• **Requirement**
Your response should consist of the lines below, printed exactly.

[[ Working data, beginning ]]

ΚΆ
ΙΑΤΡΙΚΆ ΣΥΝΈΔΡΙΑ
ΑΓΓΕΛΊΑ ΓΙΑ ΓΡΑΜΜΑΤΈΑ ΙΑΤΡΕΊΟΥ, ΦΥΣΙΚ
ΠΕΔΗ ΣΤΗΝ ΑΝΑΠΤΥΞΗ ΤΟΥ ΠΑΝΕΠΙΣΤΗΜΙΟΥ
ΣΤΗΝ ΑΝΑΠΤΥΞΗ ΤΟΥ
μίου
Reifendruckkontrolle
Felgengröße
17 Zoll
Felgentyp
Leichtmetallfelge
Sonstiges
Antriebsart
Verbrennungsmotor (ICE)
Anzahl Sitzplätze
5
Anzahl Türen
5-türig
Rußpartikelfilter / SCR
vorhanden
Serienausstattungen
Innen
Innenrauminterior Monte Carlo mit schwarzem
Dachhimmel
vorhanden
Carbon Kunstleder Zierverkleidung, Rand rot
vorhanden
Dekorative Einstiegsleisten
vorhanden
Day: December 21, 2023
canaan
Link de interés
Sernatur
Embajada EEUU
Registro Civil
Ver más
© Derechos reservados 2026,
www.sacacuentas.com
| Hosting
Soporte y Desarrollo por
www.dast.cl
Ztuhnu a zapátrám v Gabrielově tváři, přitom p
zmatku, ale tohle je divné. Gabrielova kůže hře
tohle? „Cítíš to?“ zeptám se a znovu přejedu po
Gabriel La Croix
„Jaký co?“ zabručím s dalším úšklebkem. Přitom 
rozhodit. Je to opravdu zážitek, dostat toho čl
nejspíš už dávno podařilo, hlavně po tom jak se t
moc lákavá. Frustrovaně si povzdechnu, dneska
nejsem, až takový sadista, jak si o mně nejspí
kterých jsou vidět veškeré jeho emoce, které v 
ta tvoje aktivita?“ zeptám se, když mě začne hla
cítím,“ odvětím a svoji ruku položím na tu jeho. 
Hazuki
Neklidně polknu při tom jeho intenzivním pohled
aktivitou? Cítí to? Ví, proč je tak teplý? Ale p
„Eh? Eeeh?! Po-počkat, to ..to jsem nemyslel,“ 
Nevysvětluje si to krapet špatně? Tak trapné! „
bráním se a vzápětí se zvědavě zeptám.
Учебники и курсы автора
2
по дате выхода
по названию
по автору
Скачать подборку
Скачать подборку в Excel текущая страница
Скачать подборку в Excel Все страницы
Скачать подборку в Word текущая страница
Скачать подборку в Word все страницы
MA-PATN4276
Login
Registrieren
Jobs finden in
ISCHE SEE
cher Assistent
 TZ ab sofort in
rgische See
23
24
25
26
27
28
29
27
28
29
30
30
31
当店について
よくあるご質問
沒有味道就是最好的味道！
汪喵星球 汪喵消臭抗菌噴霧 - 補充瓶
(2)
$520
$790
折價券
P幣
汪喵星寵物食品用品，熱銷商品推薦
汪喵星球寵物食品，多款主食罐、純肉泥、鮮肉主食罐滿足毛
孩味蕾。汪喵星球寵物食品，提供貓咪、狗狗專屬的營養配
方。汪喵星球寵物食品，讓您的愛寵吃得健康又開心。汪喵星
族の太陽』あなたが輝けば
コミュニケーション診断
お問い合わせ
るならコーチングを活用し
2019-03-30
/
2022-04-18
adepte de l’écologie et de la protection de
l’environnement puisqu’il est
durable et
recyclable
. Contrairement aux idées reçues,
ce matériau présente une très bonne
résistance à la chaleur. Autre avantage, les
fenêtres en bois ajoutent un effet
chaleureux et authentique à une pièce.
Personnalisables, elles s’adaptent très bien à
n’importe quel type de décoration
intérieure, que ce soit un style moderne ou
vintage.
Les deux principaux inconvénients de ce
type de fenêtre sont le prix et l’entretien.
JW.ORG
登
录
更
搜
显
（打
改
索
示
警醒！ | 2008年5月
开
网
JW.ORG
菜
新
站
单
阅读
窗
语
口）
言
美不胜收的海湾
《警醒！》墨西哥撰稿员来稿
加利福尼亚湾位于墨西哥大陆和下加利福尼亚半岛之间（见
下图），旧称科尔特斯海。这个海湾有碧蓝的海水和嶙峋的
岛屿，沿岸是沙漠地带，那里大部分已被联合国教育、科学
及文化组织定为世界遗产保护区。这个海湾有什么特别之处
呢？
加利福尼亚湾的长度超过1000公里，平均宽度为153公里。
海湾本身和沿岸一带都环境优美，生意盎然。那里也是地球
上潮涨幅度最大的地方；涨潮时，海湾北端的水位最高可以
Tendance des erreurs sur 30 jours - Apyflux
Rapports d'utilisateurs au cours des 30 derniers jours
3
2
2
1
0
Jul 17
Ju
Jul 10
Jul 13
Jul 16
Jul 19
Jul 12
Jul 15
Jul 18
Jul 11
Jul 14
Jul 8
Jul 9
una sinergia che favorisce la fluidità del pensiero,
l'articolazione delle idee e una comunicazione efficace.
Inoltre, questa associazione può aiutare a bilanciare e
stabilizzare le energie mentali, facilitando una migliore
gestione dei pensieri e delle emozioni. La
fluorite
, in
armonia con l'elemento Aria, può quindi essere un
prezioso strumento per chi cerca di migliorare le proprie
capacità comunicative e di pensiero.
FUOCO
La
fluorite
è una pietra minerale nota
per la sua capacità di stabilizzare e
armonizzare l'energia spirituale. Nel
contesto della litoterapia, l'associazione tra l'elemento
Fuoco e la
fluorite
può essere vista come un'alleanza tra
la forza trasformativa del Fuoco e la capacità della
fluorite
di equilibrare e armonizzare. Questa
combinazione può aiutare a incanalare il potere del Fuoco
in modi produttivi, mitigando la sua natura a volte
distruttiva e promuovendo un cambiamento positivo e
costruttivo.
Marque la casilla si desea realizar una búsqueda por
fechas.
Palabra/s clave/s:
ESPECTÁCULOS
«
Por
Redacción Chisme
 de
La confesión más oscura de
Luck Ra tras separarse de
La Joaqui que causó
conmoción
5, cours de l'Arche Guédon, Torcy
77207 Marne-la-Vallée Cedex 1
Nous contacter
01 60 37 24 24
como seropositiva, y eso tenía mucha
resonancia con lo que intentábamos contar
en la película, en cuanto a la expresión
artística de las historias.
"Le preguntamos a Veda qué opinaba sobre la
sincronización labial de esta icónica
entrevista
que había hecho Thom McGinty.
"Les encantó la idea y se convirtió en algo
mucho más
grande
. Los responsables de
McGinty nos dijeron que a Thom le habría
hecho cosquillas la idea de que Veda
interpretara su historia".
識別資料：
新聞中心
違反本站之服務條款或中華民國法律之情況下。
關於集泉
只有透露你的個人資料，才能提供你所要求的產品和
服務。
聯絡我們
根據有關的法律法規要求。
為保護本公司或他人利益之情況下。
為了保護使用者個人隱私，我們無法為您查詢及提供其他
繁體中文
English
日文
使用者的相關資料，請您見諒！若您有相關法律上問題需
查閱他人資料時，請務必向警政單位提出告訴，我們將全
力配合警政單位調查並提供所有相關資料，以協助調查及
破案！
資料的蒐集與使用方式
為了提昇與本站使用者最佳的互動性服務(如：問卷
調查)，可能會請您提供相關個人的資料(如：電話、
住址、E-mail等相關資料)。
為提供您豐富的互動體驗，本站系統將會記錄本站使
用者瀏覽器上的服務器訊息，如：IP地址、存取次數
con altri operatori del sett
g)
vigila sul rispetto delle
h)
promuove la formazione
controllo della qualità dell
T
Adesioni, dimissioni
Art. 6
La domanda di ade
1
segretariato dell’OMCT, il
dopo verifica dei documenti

[[ Working data, end ]]

• **Result of the task**
ΚΆ
ΙΑΤΡΙΚΆ ΣΥΝΈΔΡΙΑ
ΑΓΓΕΛΊΑ ΓΙΑ ΓΡΑΜΜΑΤΈΑ ΙΑΤΡΕΊΟΥ, ΦΥΣΙΚ
ΠΕΔΗ ΣΤΗΝ ΑΝΑΠΤΥΞΗ ΤΟΥ ΠΑΝΕΠΙΣΤΗΜΙΟΥ
ΣΤΗΝ ΑΝΑΠΤΥΞΗ ΤΟΥ
μίου
Reifendruckkontrolle
Felgengröße
17 Zoll
Felgentyp
Leichtmetallfelge
Sonstiges
Antriebsart
Verbrennungsmotor (ICE)
Anzahl Sitzplätze
5
Anzahl Türen
5-türig
Rußpartikelfilter / SCR
vorhanden
Serienausstattungen
Innen
Innenrauminterior Monte Carlo mit schwarzem
Dachhimmel
vorhanden
Carbon Kunstleder Zierverkleidung, Rand rot
vorhanden
Dekorative Einstiegsleisten
vorhanden
Day: December 21, 2023
canaan
Link de interés
Sernatur
Embajada EEUU
Registro Civil
Ver más
© Derechos reservados 2026,
www.sacacuentas.com
| Hosting
Soporte y Desarrollo por
www.dast.cl
Ztuhnu a zapátrám v Gabrielově tváři, přitom p
zmatku, ale tohle je divné. Gabrielova kůže hře
tohle? „Cítíš to?“ zeptám se a znovu přejedu po
Gabriel La Croix
„Jaký co?“ zabručím s dalším úšklebkem. Přitom 
rozhodit. Je to opravdu zážitek, dostat toho čl
nejspíš už dávno podařilo, hlavně po tom jak se t
moc lákavá. Frustrovaně si povzdechnu, dneska
nejsem, až takový sadista, jak si o mně nejspí
kterých jsou vidět veškeré jeho emoce, které v 
ta tvoje aktivita?“ zeptám se, když mě začne hla
cítím,“ odvětím a svoji ruku položím na tu jeho. 
Hazuki
Neklidně polknu při tom jeho intenzivním pohled
aktivitou? Cítí to? Ví, proč je tak teplý? Ale p
„Eh? Eeeh?! Po-počkat, to ..to jsem nemyslel,“ 
Nevysvětluje si to krapet špatně? Tak trapné! „
bráním se a vzápětí se zvědavě zeptám.
Учебники и курсы автора
2
по дате выхода
по названию
по автору
Скачать подборку
Скачать подборку в Excel текущая страница
Скачать подборку в Excel Все страницы
Скачать подборку в Word текущая страница
Скачать подборку в Word все страницы
MA-PATN4276
Login
Registrieren
Jobs finden in
ISCHE SEE
cher Assistent
 TZ ab sofort in
rgische See
23
24
25
26
27
28
29
27
28
29
30
30
31
当店について
よくあるご質問
沒有味道就是最好的味道！
汪喵星球 汪喵消臭抗菌噴霧 - 補充瓶
(2)
$520
$790
折價券
P幣
汪喵星寵物食品用品，熱銷商品推薦
汪喵星球寵物食品，多款主食罐、純肉泥、鮮肉主食罐滿足毛
孩味蕾。汪喵星球寵物食品，提供貓咪、狗狗專屬的營養配
方。汪喵星球寵物食品，讓您的愛寵吃得健康又開心。汪喵星
族の太陽』あなたが輝けば
コミュニケーション診断
お問い合わせ
るならコーチングを活用し
2019-03-30
/
2022-04-18
adepte de l’écologie et de la protection de
l’environnement puisqu’il est
durable et
recyclable
. Contrairement aux idées reçues,
ce matériau présente une très bonne
résistance à la chaleur. Autre avantage, les
fenêtres en bois ajoutent un effet
chaleureux et authentique à une pièce.
Personnalisables, elles s’adaptent très bien à
n’importe quel type de décoration
intérieure, que ce soit un style moderne ou
vintage.
Les deux principaux inconvénients de ce
type de fenêtre sont le prix et l’entretien.
JW.ORG
登
录
更
搜
显
（打
改
索
示
警醒！ | 2008年5月
开
网
JW.ORG
菜
新
站
单
阅读
窗
语
口）
言
美不胜收的海湾
《警醒！》墨西哥撰稿员来稿
加利福尼亚湾位于墨西哥大陆和下加利福尼亚半岛之间（见
下图），旧称科尔特斯海。这个海湾有碧蓝的海水和嶙峋的
岛屿，沿岸是沙漠地带，那里大部分已被联合国教育、科学
及文化组织定为世界遗产保护区。这个海湾有什么特别之处
呢？
加利福尼亚湾的长度超过1000公里，平均宽度为153公里。
海湾本身和沿岸一带都环境优美，生意盎然。那里也是地球
上潮涨幅度最大的地方；涨潮时，海湾北端的水位最高可以
Tendance des erreurs sur 30 jours - Apyflux
Rapports d'utilisateurs au cours des 30 derniers jours
3
2
2
1
0
Jul 17
Ju
Jul 10
Jul 13
Jul 16
Jul 19
Jul 12
Jul 15
Jul 18
Jul 11
Jul 14
Jul 8
Jul 9
una sinergia che favorisce la fluidità del pensiero,
l'articolazione delle idee e una comunicazione efficace.
Inoltre, questa associazione può aiutare a bilanciare e
stabilizzare le energie mentali, facilitando una migliore
gestione dei pensieri e delle emozioni. La
fluorite
, in
armonia con l'elemento Aria, può quindi essere un
prezioso strumento per chi cerca di migliorare le proprie
capacità comunicative e di pensiero.
FUOCO
La
fluorite
è una pietra minerale nota
per la sua capacità di stabilizzare e
armonizzare l'energia spirituale. Nel
contesto della litoterapia, l'associazione tra l'elemento
Fuoco e la
fluorite
può essere vista come un'alleanza tra
la forza trasformativa del Fuoco e la capacità della
fluorite
di equilibrare e armonizzare. Questa
combinazione può aiutare a incanalare il potere del Fuoco
in modi produttivi, mitigando la sua natura a volte
distruttiva e promuovendo un cambiamento positivo e
costruttivo.
Marque la casilla si desea realizar una búsqueda por
fechas.
Palabra/s clave/s:
ESPECTÁCULOS
«
Por
Redacción Chisme
 de
La confesión más oscura de
Luck Ra tras separarse de
La Joaqui que causó
conmoción
5, cours de l'Arche Guédon, Torcy
77207 Marne-la-Vallée Cedex 1
Nous contacter
01 60 37 24 24
como seropositiva, y eso tenía mucha
resonancia con lo que intentábamos contar
en la película, en cuanto a la expresión
artística de las historias.
"Le preguntamos a Veda qué opinaba sobre la
sincronización labial de esta icónica
entrevista
que había hecho Thom McGinty.
"Les encantó la idea y se convirtió en algo
mucho más
grande
. Los responsables de
McGinty nos dijeron que a Thom le habría
hecho cosquillas la idea de que Veda
interpretara su historia".
識別資料：
新聞中心
違反本站之服務條款或中華民國法律之情況下。
關於集泉
只有透露你的個人資料，才能提供你所要求的產品和
服務。
聯絡我們
根據有關的法律法規要求。
為保護本公司或他人利益之情況下。
為了保護使用者個人隱私，我們無法為您查詢及提供其他
繁體中文
English
日文
使用者的相關資料，請您見諒！若您有相關法律上問題需
查閱他人資料時，請務必向警政單位提出告訴，我們將全
力配合警政單位調查並提供所有相關資料，以協助調查及
破案！
資料的蒐集與使用方式
為了提昇與本站使用者最佳的互動性服務(如：問卷
調查)，可能會請您提供相關個人的資料(如：電話、
住址、E-mail等相關資料)。
為提供您豐富的互動體驗，本站系統將會記錄本站使
用者瀏覽器上的服務器訊息，如：IP地址、存取次數
con altri operatori del sett
g)
vigila sul rispetto delle
h)
promuove la formazione
controllo della qualità dell
T
Adesioni, dimissioni
Art. 6
La domanda di ade
1
segretariato dell’OMCT, il
dopo verifica dei documenti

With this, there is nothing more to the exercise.